O racismo institucionalizado oferece todos os privilégios à população branca, que tem prioridade na saúde, educação e emprego. A European Network Against Racism (ENAR), uma rede pan-europeia de advocacia pela igualdade racial, acusa os países da União Europeia de racismo e preconceito. Os mais altos níveis de desemprego são entre os grupos de origem africana. Eles têm um índice maior de desemprego na Finlândia. Na Suíça, as empresas exigem dos candidatos a emprego uma fotografia como parte do currículo enviado. É uma forma de fazer a triagem em favor de candidatos brancos.
As redes sociais e fóruns online são os novos espaços que propagam discursos de ódio e ideologias extremistas. Os incidentes de violência motivada por ódio racial continuam a ocorrer em muitas partes do mundo, desde agressões individuais até ataques terroristas em larga escala.
A desigualdade econômica e a discriminação no mercado de trabalho e no acesso à educação perpetuam a pobreza e limita a mobilidade social nos grupos minoritários que são alvo dos preconceitos.
O racismo no Brasil.
No sistema prisional brasileiro, em 2019, os negros representavam 66,7% da população carcerária e eles são cerca de 54% da população total. Durante a pandemia de Covid-19, pretos e pardos morreram mais que brancos. Mulheres negras também sofrem mais violência obstétrica, dizem as estatísticas médicas.
O uso de expressões racistas no cotidiano, como “denegrir”, “a coisa tá preta”, etc., manifestam o preconceito também na linguagem de uso corrente.

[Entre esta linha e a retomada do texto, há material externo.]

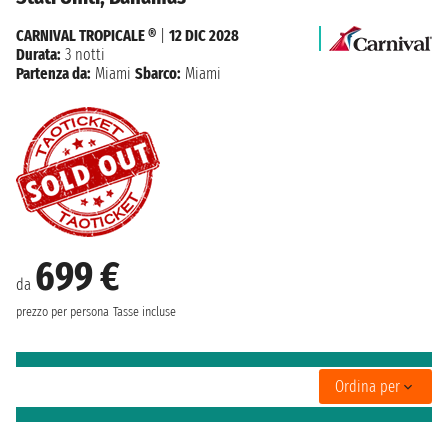
CARNIVAL TROPICALE ®
|
12 DIC 2028
Durata:
3 notti
Partenza da:
Miami
Sbarco:
Miami
699 €
da
prezzo per persona
Tasse incluse
Ordina per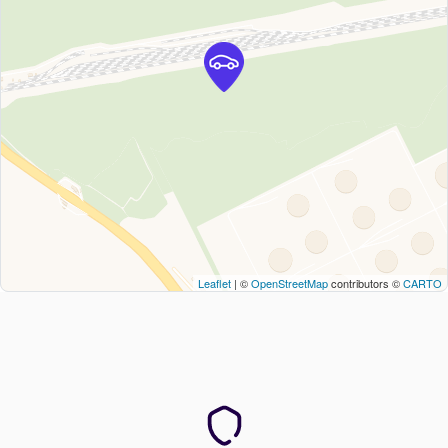
Leaflet
| ©
OpenStreetMap
contributors ©
CARTO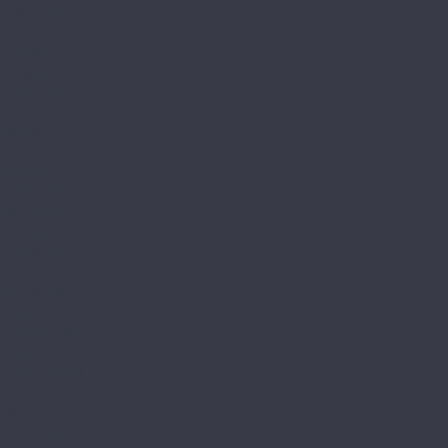
Габриели
Камбер
Камбер LVT
Кордье
Корелли
Ланди
Леклер
Aqua
Bonkeel
FUNKY HOUSE
Aquafloor
Aquawall
Classic SPC
Quartz
Soundless
Space
Space Nuts XL
Space Parquet Light
Space Select XL
Stone
Stone XL
AQUAMAX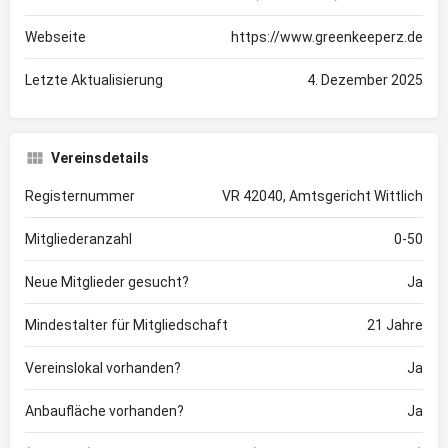
Webseite
https://www.greenkeeperz.de
Letzte Aktualisierung
4. Dezember 2025
Vereinsdetails
Registernummer
VR 42040, Amtsgericht Wittlich
Mitgliederanzahl
0-50
Neue Mitglieder gesucht?
Ja
Mindestalter für Mitgliedschaft
21 Jahre
Vereinslokal vorhanden?
Ja
Anbaufläche vorhanden?
Ja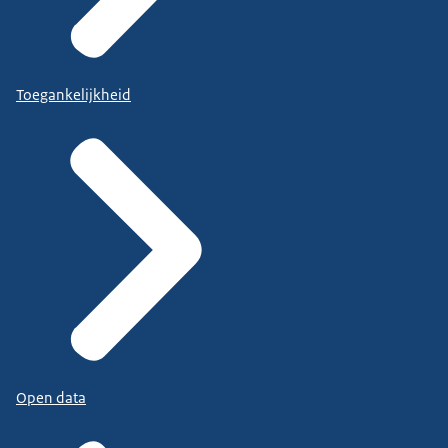
Toegankelijkheid
Open data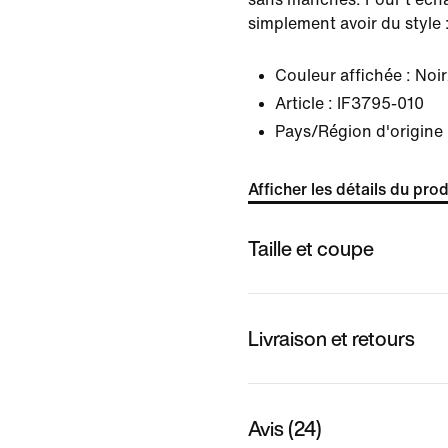
simplement avoir du style : 
Couleur affichée :
Noir
Article :
IF3795-010
Pays/Région d'origin
Afficher les détails du prod
Taille et coupe
Livraison et retours
Avis (24)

Há menor acesso da população negra ao ensino superior e a cursos de elite com flagrante discriminação no mercado de trabalho além da dificuldade de ascensão profissional e ocupação de cargos de chefia por pessoas negras.
São manifestações que resultam do processo histórico que criou e mantém privilégios para a população branca e perpetuam as desigualdades raciais nos diversos âmbitos da sociedade brasileira.

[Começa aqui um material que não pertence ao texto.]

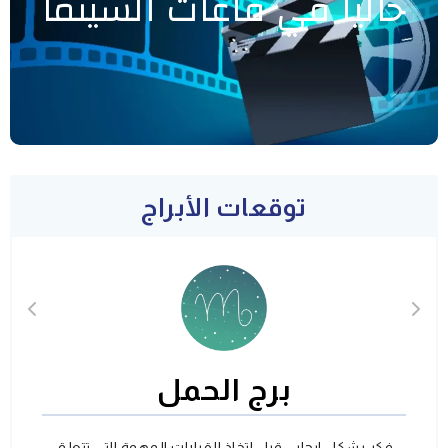
حاليا في قاعات السينما
توقعات الأبراج
برج الحمل
فكر بشكل ايجابي قبل اتخاذ القرارات المهمة التي تتعلق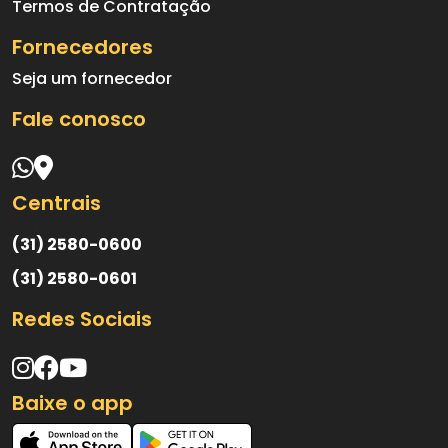
Termos de Contratação
Fornecedores
Seja um fornecedor
Fale conosco
Centrais
VENDAS
(31) 2580-0600
ATENDIMENTO
(31) 2580-0601
Redes Sociais
Baixe o app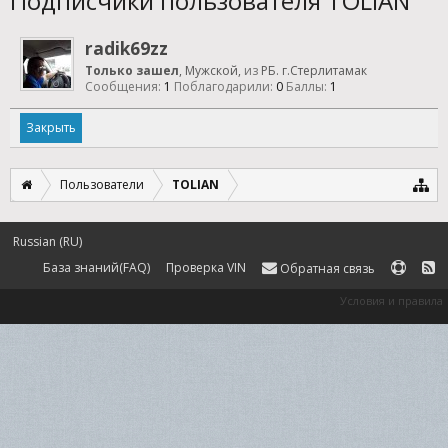
Подписчики пользователя TOLIAN
radik69zz
Только зашел
, Мужской,
из
РБ. г.Стерлитамак
Сообщения:
1
Поблагодарили:
0
Баллы:
1
Закрыть
Пользователи
TOLIAN
Russian (RU)
База знаний(FAQ)
Проверка VIN
Обратная связь
Условия и правила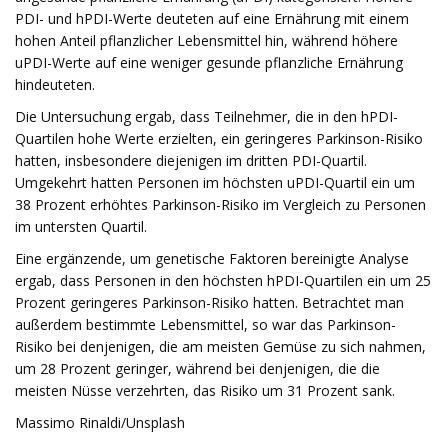
PDI- und hPDI-Werte deuteten auf eine Ernährung mit einem
hohen Anteil pflanzlicher Lebensmittel hin, während höhere
uPDI-Werte auf eine weniger gesunde pflanzliche Ernährung
hindeuteten.
Die Untersuchung ergab, dass Teilnehmer, die in den hPDI-
Quartilen hohe Werte erzielten, ein geringeres Parkinson-Risiko
hatten, insbesondere diejenigen im dritten PDI-Quartil.
Umgekehrt hatten Personen im höchsten uPDI-Quartil ein um
38 Prozent erhöhtes Parkinson-Risiko im Vergleich zu Personen
im untersten Quartil.
Eine ergänzende, um genetische Faktoren bereinigte Analyse
ergab, dass Personen in den höchsten hPDI-Quartilen ein um 25
Prozent geringeres Parkinson-Risiko hatten. Betrachtet man
außerdem bestimmte Lebensmittel, so war das Parkinson-
Risiko bei denjenigen, die am meisten Gemüse zu sich nahmen,
um 28 Prozent geringer, während bei denjenigen, die die
meisten Nüsse verzehrten, das Risiko um 31 Prozent sank.
Massimo Rinaldi/Unsplash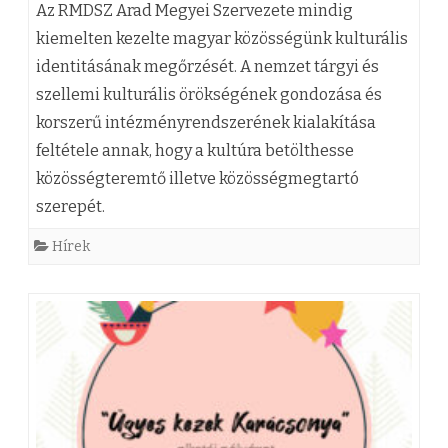
m
(
Az RMDSZ Arad Megyei Szervezete mindig
e
z
kiemelten kezelte magyar közösségünk kulturális
identitásának megőrzését. A nemzet tárgyi és
g
)
szellemi kulturális örökségének gondozása és
a
F
korszerű intézményrendszerének kialakítása
z
e
feltétele annak, hogy a kultúra betölthesse
A
s
közösségteremtő illetve közösségmegtartó
szerepét.
r
z
a
t
Hírek
d
y
m
t
e
r
g
i
y
p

Não existe nenhuma base científica, política ou moral que fundamente qualquer tese racista. A pseudo filosofia nazista chegou a elaborar na Alemanha teorias de racismo científico que classificavam como raças inferiores judeus, ciganos, negros e eslavos. Foi uma tentativa de justificar a existência de uma raça superior, a raça nórdica, à qual pertenceriam os alemães, em oposição às raças inferiores. Estas, consideradas Lebensunwertes Leben (“vida indigna de viver”). O resultado foi o Holocausto e os maiores crimes que a Humanidade foi forçada a testemunhar nos últimos séculos.
Celso Japiassu: Poeta, articulista, jornalista e publicitário brasileiro. Trabalhou no Diário de Minas como repórter, na Última Hora como chefe de reportagem e no Correio de Minas como Chefe de Redação antes de se transferir para a publicidade, área em que se dedicou ao planejamento e criação de campanhas publicitárias. Colaborou com artigos em Carta Maior e atualmente em Fórum 21. Mora hoje no Porto, Portugal.
É autor de Poente (Editora Glaciar, Lisboa, 2022), Dezessete Poemas Noturnos (Alhambra, 1992), O Último Número (Alhambra, 1986), O Itinerário dos Emigrantes (Massao Ohno, 1980), A Região dos Mitos (Folhetim, 1975), A Legião dos Suicidas (Artenova, 1972), Processo Penal (Artenova, 1969) e Texto e a Palha (Edições MP, 1965).